Applied in changeset git|72825c35b0d8b9d566663de961fddbf4f010fff7.
Use 1 byte hint for ar_table [Feature #15602]
On ar_table, Do not keep a full-length hash value (FLHV, 8 bytes)
but keep a 1 byte hint from a FLHV (lowest byte of FLHV).
An ar_table only contains at least 8 entries, so hints consumes
8 bytes at most. We can store hints in RHash::ar_hint.
On 32bit CPU, we use 4 entries ar_table.
The advantages:
- We don't need to keep FLHV so ar_table only consumes
16 bytes (VALUEs of key and value) * 8 entries = 128 bytes. - We don't need to scan ar_table, but only need to check hints
in many cases. Especially we don't need to access ar_table
if there is no match entries (in many cases).
It will increase memory cache locality. 
The disadvantages:
- This technique can increase 
#eql?time because hints can
conflicts (in theory, it conflicts once in 256 times).

● **RECORDED INFORMATION**

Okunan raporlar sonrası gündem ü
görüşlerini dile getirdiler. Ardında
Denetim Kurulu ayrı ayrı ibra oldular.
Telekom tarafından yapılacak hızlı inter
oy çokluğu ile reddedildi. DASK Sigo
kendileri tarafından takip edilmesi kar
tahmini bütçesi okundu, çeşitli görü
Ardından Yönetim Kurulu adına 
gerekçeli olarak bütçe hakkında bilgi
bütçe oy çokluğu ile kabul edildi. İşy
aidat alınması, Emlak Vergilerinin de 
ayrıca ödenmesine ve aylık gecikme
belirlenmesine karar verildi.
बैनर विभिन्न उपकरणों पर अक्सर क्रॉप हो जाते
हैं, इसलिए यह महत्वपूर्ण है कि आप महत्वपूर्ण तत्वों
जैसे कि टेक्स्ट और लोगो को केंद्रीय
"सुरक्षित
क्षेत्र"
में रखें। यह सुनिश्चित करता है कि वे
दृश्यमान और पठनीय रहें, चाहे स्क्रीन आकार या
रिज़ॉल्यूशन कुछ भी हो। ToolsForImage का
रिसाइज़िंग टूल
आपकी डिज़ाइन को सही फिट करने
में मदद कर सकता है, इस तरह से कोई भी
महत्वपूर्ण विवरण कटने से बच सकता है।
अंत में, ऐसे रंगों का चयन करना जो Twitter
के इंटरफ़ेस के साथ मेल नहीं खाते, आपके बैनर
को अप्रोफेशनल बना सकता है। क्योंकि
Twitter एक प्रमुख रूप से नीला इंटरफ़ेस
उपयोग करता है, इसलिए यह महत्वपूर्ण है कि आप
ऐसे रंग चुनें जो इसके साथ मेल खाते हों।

● **PROBLEMS AND TASKS**
1. Copy out the listing from its first line through the line that contains "रिज़ॉल्यूशन कुछ भी हो। ToolsForImage का", including both of those lines.
2. Write what comes next in the changeset note on ar_table hash hints.
The listing has no connection to the changeset note about ar_table.

● **WRITTEN RESPONSES**
1.
Okunan raporlar sonrası gündem ü
görüşlerini dile getirdiler. Ardında
Denetim Kurulu ayrı ayrı ibra oldular.
Telekom tarafından yapılacak hızlı inter
oy çokluğu ile reddedildi. DASK Sigo
kendileri tarafından takip edilmesi kar
tahmini bütçesi okundu, çeşitli görü
Ardından Yönetim Kurulu adına 
gerekçeli olarak bütçe hakkında bilgi
bütçe oy çokluğu ile kabul edildi. İşy
aidat alınması, Emlak Vergilerinin de 
ayrıca ödenmesine ve aylık gecikme
belirlenmesine karar verildi.
बैनर विभिन्न उपकरणों पर अक्सर क्रॉप हो जाते
हैं, इसलिए यह महत्वपूर्ण है कि आप महत्वपूर्ण तत्वों
जैसे कि टेक्स्ट और लोगो को केंद्रीय
"सुरक्षित
क्षेत्र"
में रखें। यह सुनिश्चित करता है कि वे
दृश्यमान और पठनीय रहें, चाहे स्क्रीन आकार या
रिज़ॉल्यूशन कुछ भी हो। ToolsForImage का

2.
It can introduce incompatibility if there is a object x where
x.eql? returns true even if hash values are different.
I believe we don't need to care such irregular case. - We need to re-calculate FLHV if we need to switch from ar_table
to st_table (e.g. exceeds 8 entries).
It also can introduce incompatibility, on mutating key objects.
I believe we don't need to care such irregular case too.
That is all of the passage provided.